On Tuesday, we wrote about our day in Rabat and today I am going to write about our last couple days in Morocco when we visited Tetouan & Chefchaouen in the very northern part of the country.
We got to Tetouan by taking a train and a bus from Rabat that took under six hours total. The reason I chose this city is because it is a good hub in this part of the country and it is a World Heritage Site. After spending two nights here I can tell you that this is one of my least favorite towns. I felt like the medina (or historic city center) was nowhere as good as Fez or Marrakesh and the market sellers seemed to be selling second hand stuff and it simply had a flea market feel to it. Don’t get me wrong, it is an ok city, but nothing compared to the others we have been to.
Chefchaouen on the other hand is a totally different story. We shared a grand taxi with another couple for about $45 total to cover the hour and half distance. Once there we found the bus station and bought tickets for our return that evening. At $6 total, this was the way to go, but no one could tell us when it left Tetouan which is why we shared the taxi getting to Chefchaouen.
Once we had the bus tickets we knew we had seven hours to discover this town. The first thing we did was walk to the little waterfall where we were told everyone hangs out. They were not kidding!!!! It was not so much a waterfall as it was a slow and shallow river that had restaurants on both banks. The water was cool and many of the restaurants moved their tables into the river (I did say it was shallow!). The water was nice and chilly and it was a wonderful place to hang out and get a bite to eat. We chose a huge fruit plate from one of the many vendors and it cost a whopping $2.30 or so.
Before we enjoyed the cold water and fruit we continued walking up the hill to the mosque. For some reason I was expecting ruins, but it was a small active mosque on a knoll and it provided some excellent viewpoints.
Since the hike to the mosque was hot, the water of the river was cold, and the fruit plate was delicious we ended up at the little waterfall for a couple hours. When we finally left, we walked down through the medina (old walled city center) with meandering tiny streets. We took our time and simply poked around from one passage to another. Melek was looking for a small, leather backpack that “spoke” to her. [Melek – One of the most identifying thing about this small town was its narrow streets and houses painted in white and blue. It was described by many people as having a Greek town look and it definitely has it! Although the look is like a Greek town, the feel is definitely Moorish.]
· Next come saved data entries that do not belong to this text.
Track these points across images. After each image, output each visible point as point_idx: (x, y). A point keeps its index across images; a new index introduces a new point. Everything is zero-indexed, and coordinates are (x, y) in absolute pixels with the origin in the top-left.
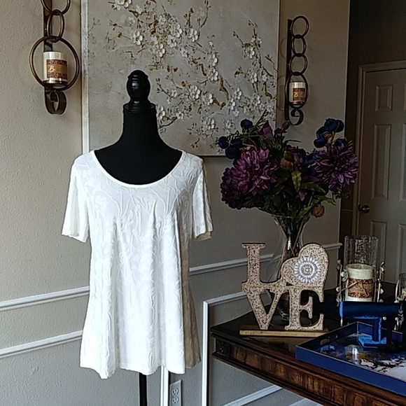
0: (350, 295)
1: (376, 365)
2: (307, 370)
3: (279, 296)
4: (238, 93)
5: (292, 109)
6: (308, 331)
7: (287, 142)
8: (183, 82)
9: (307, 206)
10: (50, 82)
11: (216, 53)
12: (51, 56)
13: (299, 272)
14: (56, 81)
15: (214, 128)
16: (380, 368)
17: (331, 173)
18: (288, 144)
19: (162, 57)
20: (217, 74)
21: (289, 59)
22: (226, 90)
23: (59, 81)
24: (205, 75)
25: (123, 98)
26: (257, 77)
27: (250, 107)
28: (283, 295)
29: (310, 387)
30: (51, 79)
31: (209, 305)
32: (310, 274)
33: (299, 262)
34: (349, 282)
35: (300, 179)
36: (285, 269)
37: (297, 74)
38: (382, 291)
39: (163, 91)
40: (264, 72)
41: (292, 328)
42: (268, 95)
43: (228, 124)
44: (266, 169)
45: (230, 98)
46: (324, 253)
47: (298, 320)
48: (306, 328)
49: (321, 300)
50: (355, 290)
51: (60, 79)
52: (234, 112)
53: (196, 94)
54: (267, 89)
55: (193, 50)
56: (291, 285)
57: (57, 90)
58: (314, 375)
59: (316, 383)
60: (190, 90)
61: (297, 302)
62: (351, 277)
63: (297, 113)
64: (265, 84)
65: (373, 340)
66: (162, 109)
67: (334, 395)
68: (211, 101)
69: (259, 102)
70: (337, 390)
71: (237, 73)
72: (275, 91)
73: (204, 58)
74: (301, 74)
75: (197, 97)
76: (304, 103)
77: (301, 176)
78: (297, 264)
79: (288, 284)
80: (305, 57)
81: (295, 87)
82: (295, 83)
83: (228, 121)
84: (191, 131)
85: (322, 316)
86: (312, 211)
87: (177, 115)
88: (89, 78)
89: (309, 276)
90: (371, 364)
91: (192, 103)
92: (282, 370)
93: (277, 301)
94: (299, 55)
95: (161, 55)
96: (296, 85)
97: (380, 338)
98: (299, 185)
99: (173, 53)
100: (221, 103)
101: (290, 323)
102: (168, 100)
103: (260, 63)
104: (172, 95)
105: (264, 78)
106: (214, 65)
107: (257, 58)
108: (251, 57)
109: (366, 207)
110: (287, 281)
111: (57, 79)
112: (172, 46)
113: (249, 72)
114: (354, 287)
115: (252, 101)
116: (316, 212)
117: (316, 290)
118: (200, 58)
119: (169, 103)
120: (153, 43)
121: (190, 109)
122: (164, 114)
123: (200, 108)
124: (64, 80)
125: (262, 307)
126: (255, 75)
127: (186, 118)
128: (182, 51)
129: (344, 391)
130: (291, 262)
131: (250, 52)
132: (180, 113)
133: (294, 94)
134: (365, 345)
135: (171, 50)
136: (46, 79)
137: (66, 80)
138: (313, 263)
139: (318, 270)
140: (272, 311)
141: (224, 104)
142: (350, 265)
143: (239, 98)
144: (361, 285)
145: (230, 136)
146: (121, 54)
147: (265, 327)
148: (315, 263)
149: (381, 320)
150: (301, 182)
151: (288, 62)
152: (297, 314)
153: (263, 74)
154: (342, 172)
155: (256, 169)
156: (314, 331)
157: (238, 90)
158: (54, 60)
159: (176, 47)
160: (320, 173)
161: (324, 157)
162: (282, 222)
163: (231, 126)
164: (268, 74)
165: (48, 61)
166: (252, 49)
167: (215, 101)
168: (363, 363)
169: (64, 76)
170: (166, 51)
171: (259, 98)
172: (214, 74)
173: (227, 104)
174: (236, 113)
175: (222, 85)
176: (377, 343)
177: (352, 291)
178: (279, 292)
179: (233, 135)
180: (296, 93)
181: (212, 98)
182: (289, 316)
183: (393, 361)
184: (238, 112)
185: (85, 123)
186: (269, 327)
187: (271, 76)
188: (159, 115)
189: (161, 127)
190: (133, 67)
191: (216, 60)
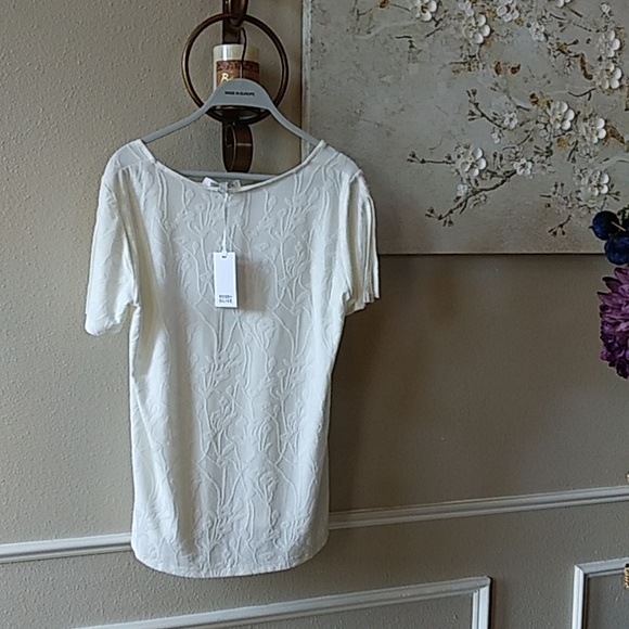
8: (533, 96)
11: (617, 29)
12: (226, 52)
15: (608, 193)
19: (481, 44)
24: (590, 77)
25: (389, 134)
31: (585, 575)
39: (483, 115)
53: (564, 120)
55: (561, 25)
60: (550, 113)
66: (480, 154)
68: (603, 134)
73: (588, 41)
75: (567, 125)
84: (550, 201)
87: (517, 166)
88: (313, 96)
91: (554, 140)
95: (481, 40)
99: (509, 34)
100: (626, 138)
102: (495, 136)
104: (506, 123)
106: (612, 54)
112: (509, 17)
118: (575, 43)
119: (497, 141)
120: (461, 16)
121: (549, 152)
122: (483, 164)
123: (575, 149)
127: (538, 171)
128: (532, 30)
132: (523, 161)
135: (504, 29)
146: (385, 42)
158: (229, 61)
159: (519, 22)
165: (219, 64)
167: (612, 133)
170: (492, 31)
172: (612, 75)
181: (605, 127)
188: (472, 167)
189: (475, 193)
190: (414, 68)
191: (617, 44)
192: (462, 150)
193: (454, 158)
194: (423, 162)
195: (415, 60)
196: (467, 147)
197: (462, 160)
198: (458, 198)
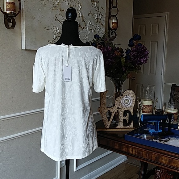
0: (143, 112)
1: (160, 141)
2: (130, 145)
3: (114, 113)
4: (89, 23)
5: (112, 32)
6: (127, 128)
7: (115, 45)
9: (125, 74)
10: (8, 13)
11: (80, 4)
13: (123, 103)
14: (10, 12)
16: (162, 142)
17: (138, 58)
18: (115, 46)
19: (57, 4)
20: (81, 14)
21: (110, 9)
22: (84, 22)
23: (12, 13)
25: (40, 22)
26: (97, 16)
27: (95, 30)
28: (116, 113)
29: (131, 152)
30: (8, 11)
32: (127, 103)
33: (123, 98)
34: (143, 107)
35: (125, 61)
36: (117, 102)
37: (114, 16)
38: (156, 110)
39: (58, 20)
40: (100, 14)
41: (120, 127)
42: (102, 25)
43: (86, 37)
44: (111, 56)
45: (86, 25)
46: (134, 94)
47: (122, 124)
48: (126, 127)
49: (132, 114)
50: (145, 110)
51: (12, 12)
52: (88, 32)
54: (102, 22)
55: (71, 2)
56: (119, 108)
57: (11, 17)
58: (133, 146)
59: (134, 150)
61: (122, 116)
62: (144, 104)
63: (114, 34)
64: (100, 19)
65: (155, 131)
66: (57, 29)
67: (143, 154)
69: (98, 28)
70: (144, 152)
71: (89, 14)
72: (105, 23)
73: (76, 6)
74: (115, 16)
76: (117, 29)
77: (125, 59)
78: (122, 99)
79: (118, 108)
80: (117, 8)
81: (113, 22)
82: (113, 20)
83: (85, 36)
85: (132, 122)
86: (127, 75)
88: (25, 12)
89: (127, 104)
90: (158, 141)
92: (118, 146)
93: (113, 115)
94: (115, 7)
95: (57, 3)
96: (113, 21)
97: (158, 130)
98: (124, 63)
99: (62, 3)
100: (82, 27)
101: (119, 125)
102: (60, 25)
103: (99, 10)
104: (62, 22)
105: (100, 17)
106: (80, 9)
107: (97, 7)
108: (95, 7)
109: (134, 77)
110: (118, 106)
111: (11, 12)
113: (94, 14)
114: (145, 109)
115: (95, 27)
116: (129, 76)
117: (130, 110)
118: (73, 6)
119: (60, 26)
122: (58, 31)
124: (14, 12)
125: (107, 118)
126: (97, 15)
128: (66, 2)
129: (147, 153)
130: (120, 98)
131: (94, 4)
133: (113, 25)
134: (153, 133)
135: (61, 1)
136: (5, 11)
137: (15, 12)
138: (129, 98)
139: (131, 101)
140: (111, 120)
141: (84, 28)
142: (143, 99)
143: (90, 25)
144: (148, 108)
145: (90, 42)
147: (108, 127)
148: (130, 98)
149: (159, 122)
150: (125, 62)
151: (109, 10)
152: (122, 121)
153: (100, 15)
154: (142, 57)
155: (106, 56)
156: (129, 128)
157: (90, 22)
158: (10, 2)
160: (133, 58)
161: (134, 51)
162: (114, 81)
163: (87, 38)
164: (102, 15)
165: (7, 2)
166: (95, 3)
167: (80, 26)
168: (154, 140)
169: (14, 10)
170: (59, 2)
171: (98, 26)
172: (80, 14)
173: (85, 28)
174: (89, 32)
175: (83, 19)
176: (157, 132)
177: (144, 110)
178: (114, 112)
179: (92, 41)
180: (113, 24)
182: (118, 122)
183: (166, 139)
184: (90, 32)
185: (23, 34)
186: (110, 127)
187: (103, 16)
188: (56, 31)
189: (57, 37)
190: (45, 8)
191: (80, 7)
192: (54, 27)
193: (53, 29)
194: (47, 29)
195: (45, 6)
196: (55, 27)
197: (54, 30)
198: (54, 38)
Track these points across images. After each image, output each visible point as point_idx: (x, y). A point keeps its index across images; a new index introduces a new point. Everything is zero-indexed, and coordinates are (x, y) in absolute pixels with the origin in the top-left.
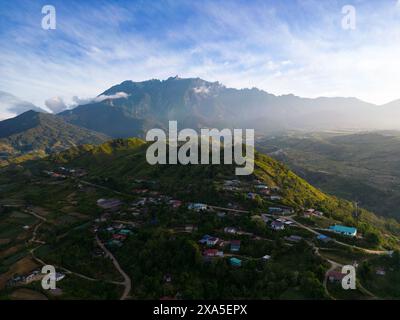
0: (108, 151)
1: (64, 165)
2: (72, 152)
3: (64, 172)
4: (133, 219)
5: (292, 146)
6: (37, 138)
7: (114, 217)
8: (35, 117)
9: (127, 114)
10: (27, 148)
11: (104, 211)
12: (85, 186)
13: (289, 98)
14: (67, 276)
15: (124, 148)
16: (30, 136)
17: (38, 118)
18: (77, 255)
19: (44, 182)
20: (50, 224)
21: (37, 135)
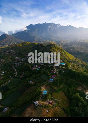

Down at the bottom, we visited the Kasbah, which is basically a fort. I read it is not much, but we really liked it. There was a prison, museum, and tower to explore and the garden was delightful. Well worth the $2.25 we paid to enter. After this we had dinner and continued to explore and shop for the remaining hour or so we had. Right before we left this delightful, cozy town Melek found “her” bag right at the end and is still in love with it a week later. I can’t say that $16 was not well spent. ????
We only spent a day here, but many people go hiking for a few days into the nearby mountains and use Chefchaouen as a base. If you do this just be aware that there are marijuana plantations in the hills. You will be offered some around town, but its use is against the law. So be careful if you buy any and stay away from the drug dealer’s growing fields.